On Monday, Buchanan campaigned in Weirton, W.Va., where hundreds of steel workers have lost their jobs in the face of competition from inexpensive imports. Later this month, he will go to Louisiana, where hundreds have been laid off at a Fruit of the Loom plant.

"He's going to have to broaden his appeal," says Greg Mueller, his former communications director who remains personally close to Buchanan. Like other former aides, Mueller is already committed to another candidate -- in his case, millionaire publisher Steve Forbes.

Buchanan's sister, Bay, chairwoman of his 1996 campaign, is expected to serve as an adviser but is not leaving her job at the MSNBC cable network. She did not attend yesterday's ceremony. Terry Jeffrey, the 1996 campaign manager, is remaining in his job as editor of Human Events, a conservative publication.

Long odds at start

Though Buchanan declared his candidacy a bit earlier than he did four years ago, he starts out much further behind. He does not have a campaign manager in New Hampshire, where other candidates have been wooing voters almost nonstop since the 1996 campaign ended.

At the moment, the Republican field for the 2000 presidential nomination is large and growing. Yesterday, Texas Gov. George W. Bush, currently the man to beat, confirmed that he is forming an exploratory committee.

Other likely contenders include Forbes, former Vice President Dan Quayle, former Gov.
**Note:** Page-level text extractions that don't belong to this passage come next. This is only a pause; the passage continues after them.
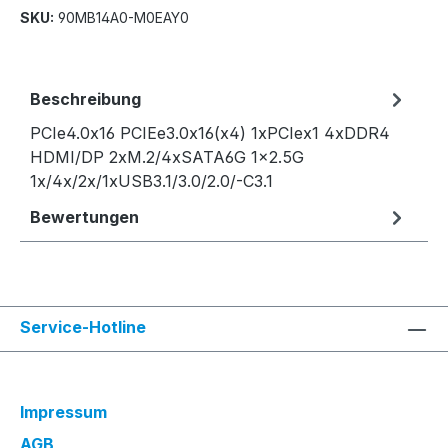
SKU:
90MB14A0-M0EAY0
Beschreibung
PCIe4.0x16 PCIEe3.0x16(x4) 1xPCIex1 4xDDR4
HDMI/DP 2xM.2/4xSATA6G 1x2.5G
1x/4x/2x/1xUSB3.1/3.0/2.0/-C3.1
Bewertungen
Service-Hotline
Impressum
AGB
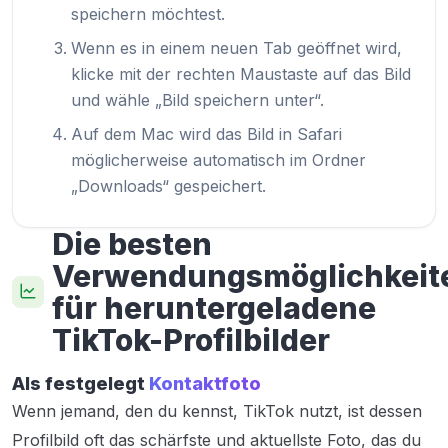
speichern möchtest.
Wenn es in einem neuen Tab geöffnet wird,
klicke mit der rechten Maustaste auf das Bild
und wähle „Bild speichern unter“.
Auf dem Mac wird das Bild in Safari
möglicherweise automatisch im Ordner
„Downloads“ gespeichert.
Die besten
Verwendungsmöglichkeit
für heruntergeladene
TikTok-Profilbilder
Als festgelegt
Kontaktfoto
Wenn jemand, den du kennst, TikTok nutzt, ist dessen
Profilbild oft das schärfste und aktuellste Foto, das du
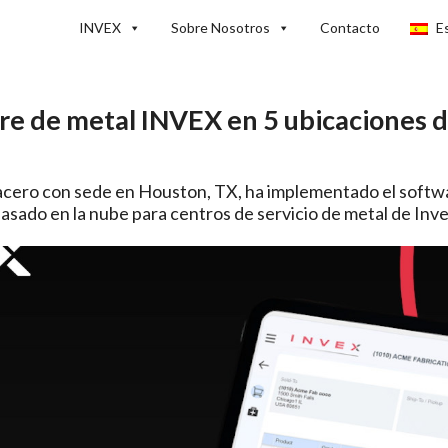
INVEX
Sobre Nosotros
Contacto
E
are de metal INVEX en 5 ubicaciones 
e acero con sede en Houston, TX, ha implementado el softw
asado en la nube para centros de servicio de metal de Inve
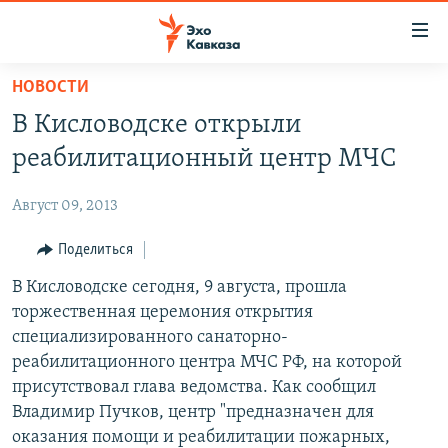
Accessibility
links
Вернуться
НОВОСТИ
к
НОВОСТИ
В Кисловодске открыли
основному
ТБИЛИСИ
содержанию
реабилитационный центр МЧС
СУХУМИ
Вернутся
к
Август 09, 2013
ЦХИНВАЛИ
главной
ВЕСЬ КАВКАЗ
Поделиться
навигации
Вернутся
ТЕМЫ
В Кисловодске сегодня, 9 августа, прошла
СЕВЕРНЫЙ КАВКАЗ
к
торжественная церемония открытия
РУБРИКИ
АРМЕНИЯ
ПОЛИТИКА
поиску
специализированного санаторно-
МУЛЬТИМЕДИА
АЗЕРБАЙДЖАН
ЭКОНОМИКА
НЕКРУГЛЫЙ СТОЛ
реабилитационного центра МЧС РФ, на которой
присутствовал глава ведомства. Как сообщил
АУДИО
ОБЩЕСТВО
ГОСТЬ НЕДЕЛИ
ВИДЕО
Владимир Пучков, центр "предназначен для
КУЛЬТУРА
ПОЗИЦИЯ
ФОТО
ПОДКАСТЫ
оказания помощи и реабилитации пожарных,
ПРИСОЕДИНЯЙТЕСЬ!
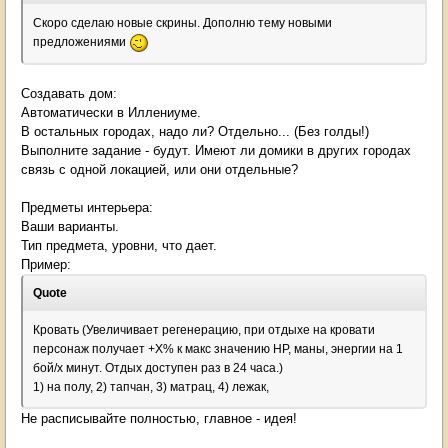
Скоро сделаю новые скрины. Дополню тему новыми
предложениями
Создавать дом:
Автоматически в Иллениуме.
В остальных городах, надо ли? Отдельно... (Без голды!)
Выполните задание - будут. Имеют ли домики в других городах
связь с одной локацией, или они отдельные?
Предметы интерьера:
Ваши варианты.
Тип предмета, уровни, что дает.
Пример:
Quote
Кровать (Увеличивает регенерацию, при отдыхе на кровати
персонаж получает +Х% к макс значению НР, маны, энергии на 1
бой/х минут. Отдых доступен раз в 24 часа.)
1) на полу, 2) тапчан, 3) матрац, 4) лежак,
Не расписывайте полностью, главное - идея!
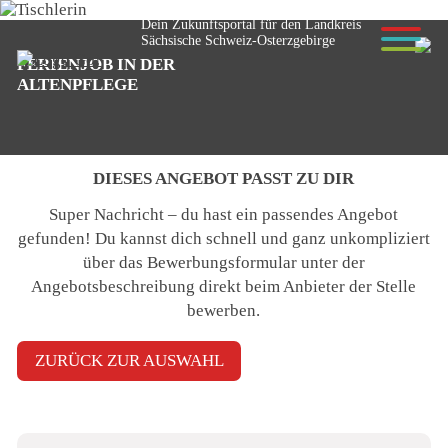
Dein Zukunftsportal für den Landkreis
Sächsische Schweiz-Osterzgebirge
FERIENJOB IN DER
© Anselm - stock.adobe.com
ALTENPFLEGE
DIESES ANGEBOT PASST ZU DIR
Super Nachricht – du hast ein passendes Angebot
gefunden! Du kannst dich schnell und ganz unkompliziert
über das Bewerbungsformular unter der
Angebotsbeschreibung
direkt beim Anbieter der Stelle
bewerben
.
ZURÜCK ZUR AUSWAHL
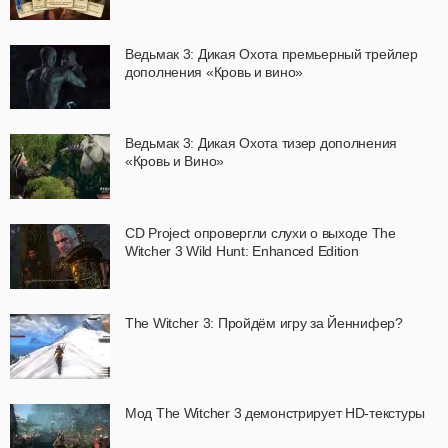
Ведьмак 3: Дикая Охота премьерный трейлер
дополнения «Кровь и вино»
Ведьмак 3: Дикая Охота тизер дополнения
«Кровь и Вино»
CD Project опровергли слухи о выходе The
Witcher 3 Wild Hunt: Enhanced Edition
The Witcher 3: Пройдём игру за Йеннифер?
Мод The Witcher 3 демонстрирует HD-текстуры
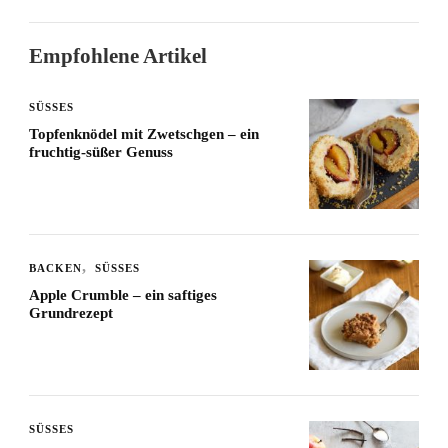
Empfohlene Artikel
SÜSSES
Topfenknödel mit Zwetschgen – ein
fruchtig-süßer Genuss
BACKEN
SÜSSES
Apple Crumble – ein saftiges
Grundrezept
SÜSSES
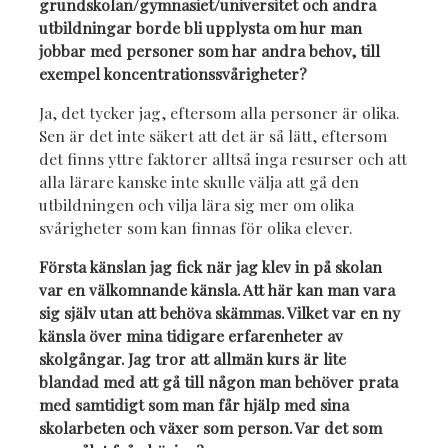
grundskolan/gymnasiet/universitet och andra
utbildningar borde bli upplysta om hur man
jobbar med personer som har andra behov, till
exempel koncentrationssvårigheter?
Ja, det tycker jag, eftersom alla personer är olika.
Sen är det inte säkert att det är så lätt, eftersom
det finns yttre faktorer alltså inga resurser och att
alla lärare kanske inte skulle välja att gå den
utbildningen och vilja lära sig mer om olika
svårigheter som kan finnas för olika elever.
Första känslan jag fick när jag klev in på skolan
var en välkomnande känsla. Att här kan man vara
sig själv utan att behöva skämmas. Vilket var en ny
känsla över mina tidigare erfarenheter av
skolgångar. Jag tror att allmän kurs är lite
blandad med att gå till någon man behöver prata
med samtidigt som man får hjälp med sina
skolarbeten och växer som person. Var det som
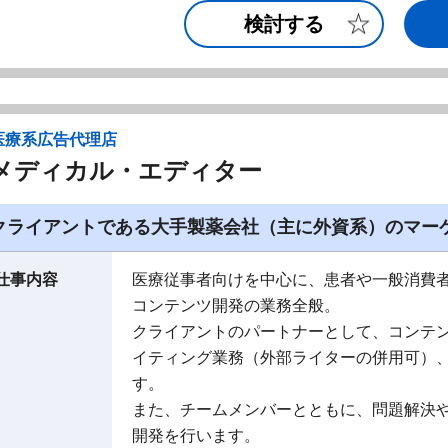
検討する
医療系広告代理店
メディカル・エディター
クライアントである大手製薬会社（主に外資系）のマー
仕事内容
医療従事者向けを中心に、患者や一般消費
コンテンツ開発の業務全般。
クライアントのパートナーとして、コンテ
イティング業務（外部ライターの併用可）
す。
また、チームメンバーとともに、問題解決
開発を行います。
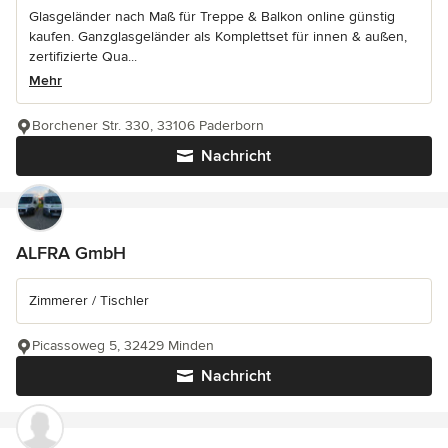
Glasgeländer nach Maß für Treppe & Balkon online günstig
kaufen. Ganzglasgeländer als Komplettset für innen & außen,
zertifizierte Qua...
Mehr
Borchener Str. 330, 33106 Paderborn
Nachricht
ALFRA GmbH
Zimmerer / Tischler
Picassoweg 5, 32429 Minden
Nachricht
Lamar Alexander of Tennessee, Sens. John McCain of Arizona and Robert C. Smith of New Hampshire, Rep. John R. Kasich of Ohio and former Reagan administration officials Gary Bauer, Alan L. Keyes and possibly Elizabeth Hanford Dole.

"There's too many people," says Bill McInturff, a Republican pollster who is advising McCain. "Something's got to give."

Buchanan faces stiffer competition for the votes of religious conservatives, who make up about 30 percent of the Republican primary electorate. Other candidates expected to contend for those votes include Quayle, Forbes, Bauer, Keyes and Smith.

"That vote is up for grabs," says McInturff, who says it is likely that some contenders will be eliminated before the first primary here in February.

Buchanan has never been able to draw more than about one-third of the Republican vote, which has made it possible for him to become a finalist but never to win the nomination.

"Pat has the ability to be very strong in the early primaries and caucuses," says Mueller, his former aide. "The problem is the endgame."